(BRIEF): Each line of the listing below must be set down exactly.

-- RECORDS PROVIDED follows --

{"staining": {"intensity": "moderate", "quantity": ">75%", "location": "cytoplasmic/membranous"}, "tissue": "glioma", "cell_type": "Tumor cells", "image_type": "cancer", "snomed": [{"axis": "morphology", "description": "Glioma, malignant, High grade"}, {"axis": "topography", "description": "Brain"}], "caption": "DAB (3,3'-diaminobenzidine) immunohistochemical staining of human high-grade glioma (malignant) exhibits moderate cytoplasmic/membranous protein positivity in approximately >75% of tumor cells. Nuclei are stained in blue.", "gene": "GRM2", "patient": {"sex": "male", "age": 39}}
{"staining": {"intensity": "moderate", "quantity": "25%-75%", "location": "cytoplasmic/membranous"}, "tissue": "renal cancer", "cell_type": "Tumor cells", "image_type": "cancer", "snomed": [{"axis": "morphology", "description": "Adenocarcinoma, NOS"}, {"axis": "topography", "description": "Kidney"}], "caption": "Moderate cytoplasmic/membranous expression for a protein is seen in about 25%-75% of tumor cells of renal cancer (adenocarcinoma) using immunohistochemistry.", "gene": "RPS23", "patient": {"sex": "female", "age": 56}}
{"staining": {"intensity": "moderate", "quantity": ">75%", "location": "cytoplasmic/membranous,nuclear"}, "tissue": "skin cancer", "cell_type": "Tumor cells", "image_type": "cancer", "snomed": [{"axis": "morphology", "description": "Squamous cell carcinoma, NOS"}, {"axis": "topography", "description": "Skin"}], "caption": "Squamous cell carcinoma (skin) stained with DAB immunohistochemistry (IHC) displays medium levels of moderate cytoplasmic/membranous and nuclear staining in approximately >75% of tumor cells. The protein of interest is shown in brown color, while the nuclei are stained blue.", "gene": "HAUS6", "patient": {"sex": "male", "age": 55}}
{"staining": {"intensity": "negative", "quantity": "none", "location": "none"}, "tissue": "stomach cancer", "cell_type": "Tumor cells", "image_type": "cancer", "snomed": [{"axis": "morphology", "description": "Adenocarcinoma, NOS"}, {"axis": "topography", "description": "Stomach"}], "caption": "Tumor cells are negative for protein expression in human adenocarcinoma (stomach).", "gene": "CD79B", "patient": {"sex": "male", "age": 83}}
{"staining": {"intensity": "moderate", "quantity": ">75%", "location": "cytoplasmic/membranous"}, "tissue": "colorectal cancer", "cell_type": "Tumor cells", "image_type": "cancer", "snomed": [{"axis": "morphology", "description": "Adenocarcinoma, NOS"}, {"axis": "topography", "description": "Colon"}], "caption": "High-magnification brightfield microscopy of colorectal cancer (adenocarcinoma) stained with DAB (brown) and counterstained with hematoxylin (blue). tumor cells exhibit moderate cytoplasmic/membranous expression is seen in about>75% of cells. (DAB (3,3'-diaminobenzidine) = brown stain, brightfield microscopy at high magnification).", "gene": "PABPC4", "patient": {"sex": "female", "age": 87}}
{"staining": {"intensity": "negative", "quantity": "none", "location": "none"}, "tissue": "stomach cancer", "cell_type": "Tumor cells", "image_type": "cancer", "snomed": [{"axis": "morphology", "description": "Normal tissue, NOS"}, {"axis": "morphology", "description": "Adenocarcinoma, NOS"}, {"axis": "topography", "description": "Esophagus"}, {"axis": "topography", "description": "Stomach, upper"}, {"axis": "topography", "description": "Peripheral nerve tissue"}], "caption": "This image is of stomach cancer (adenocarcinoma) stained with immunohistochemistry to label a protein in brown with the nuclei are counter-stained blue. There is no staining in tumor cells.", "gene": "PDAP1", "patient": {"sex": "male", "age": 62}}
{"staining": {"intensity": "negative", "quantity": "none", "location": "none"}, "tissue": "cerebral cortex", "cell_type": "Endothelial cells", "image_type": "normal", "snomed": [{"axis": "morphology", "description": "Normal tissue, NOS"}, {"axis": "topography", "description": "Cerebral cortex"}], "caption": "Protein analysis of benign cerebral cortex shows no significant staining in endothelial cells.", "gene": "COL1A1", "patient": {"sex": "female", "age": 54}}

-- RECORDS PROVIDED concluded --

(COMPLETED EXERCISE):
{"staining": {"intensity": "moderate", "quantity": ">75%", "location": "cytoplasmic/membranous"}, "tissue": "glioma", "cell_type": "Tumor cells", "image_type": "cancer", "snomed": [{"axis": "morphology", "description": "Glioma, malignant, High grade"}, {"axis": "topography", "description": "Brain"}], "caption": "DAB (3,3'-diaminobenzidine) immunohistochemical staining of human high-grade glioma (malignant) exhibits moderate cytoplasmic/membranous protein positivity in approximately >75% of tumor cells. Nuclei are stained in blue.", "gene": "GRM2", "patient": {"sex": "male", "age": 39}}
{"staining": {"intensity": "moderate", "quantity": "25%-75%", "location": "cytoplasmic/membranous"}, "tissue": "renal cancer", "cell_type": "Tumor cells", "image_type": "cancer", "snomed": [{"axis": "morphology", "description": "Adenocarcinoma, NOS"}, {"axis": "topography", "description": "Kidney"}], "caption": "Moderate cytoplasmic/membranous expression for a protein is seen in about 25%-75% of tumor cells of renal cancer (adenocarcinoma) using immunohistochemistry.", "gene": "RPS23", "patient": {"sex": "female", "age": 56}}
{"staining": {"intensity": "moderate", "quantity": ">75%", "location": "cytoplasmic/membranous,nuclear"}, "tissue": "skin cancer", "cell_type": "Tumor cells", "image_type": "cancer", "snomed": [{"axis": "morphology", "description": "Squamous cell carcinoma, NOS"}, {"axis": "topography", "description": "Skin"}], "caption": "Squamous cell carcinoma (skin) stained with DAB immunohistochemistry (IHC) displays medium levels of moderate cytoplasmic/membranous and nuclear staining in approximately >75% of tumor cells. The protein of interest is shown in brown color, while the nuclei are stained blue.", "gene": "HAUS6", "patient": {"sex": "male", "age": 55}}
{"staining": {"intensity": "negative", "quantity": "none", "location": "none"}, "tissue": "stomach cancer", "cell_type": "Tumor cells", "image_type": "cancer", "snomed": [{"axis": "morphology", "description": "Adenocarcinoma, NOS"}, {"axis": "topography", "description": "Stomach"}], "caption": "Tumor cells are negative for protein expression in human adenocarcinoma (stomach).", "gene": "CD79B", "patient": {"sex": "male", "age": 83}}
{"staining": {"intensity": "moderate", "quantity": ">75%", "location": "cytoplasmic/membranous"}, "tissue": "colorectal cancer", "cell_type": "Tumor cells", "image_type": "cancer", "snomed": [{"axis": "morphology", "description": "Adenocarcinoma, NOS"}, {"axis": "topography", "description": "Colon"}], "caption": "High-magnification brightfield microscopy of colorectal cancer (adenocarcinoma) stained with DAB (brown) and counterstained with hematoxylin (blue). tumor cells exhibit moderate cytoplasmic/membranous expression is seen in about>75% of cells. (DAB (3,3'-diaminobenzidine) = brown stain, brightfield microscopy at high magnification).", "gene": "PABPC4", "patient": {"sex": "female", "age": 87}}
{"staining": {"intensity": "negative", "quantity": "none", "location": "none"}, "tissue": "stomach cancer", "cell_type": "Tumor cells", "image_type": "cancer", "snomed": [{"axis": "morphology", "description": "Normal tissue, NOS"}, {"axis": "morphology", "description": "Adenocarcinoma, NOS"}, {"axis": "topography", "description": "Esophagus"}, {"axis": "topography", "description": "Stomach, upper"}, {"axis": "topography", "description": "Peripheral nerve tissue"}], "caption": "This image is of stomach cancer (adenocarcinoma) stained with immunohistochemistry to label a protein in brown with the nuclei are counter-stained blue. There is no staining in tumor cells.", "gene": "PDAP1", "patient": {"sex": "male", "age": 62}}
{"staining": {"intensity": "negative", "quantity": "none", "location": "none"}, "tissue": "cerebral cortex", "cell_type": "Endothelial cells", "image_type": "normal", "snomed": [{"axis": "morphology", "description": "Normal tissue, NOS"}, {"axis": "topography", "description": "Cerebral cortex"}], "caption": "Protein analysis of benign cerebral cortex shows no significant staining in endothelial cells.", "gene": "COL1A1", "patient": {"sex": "female", "age": 54}}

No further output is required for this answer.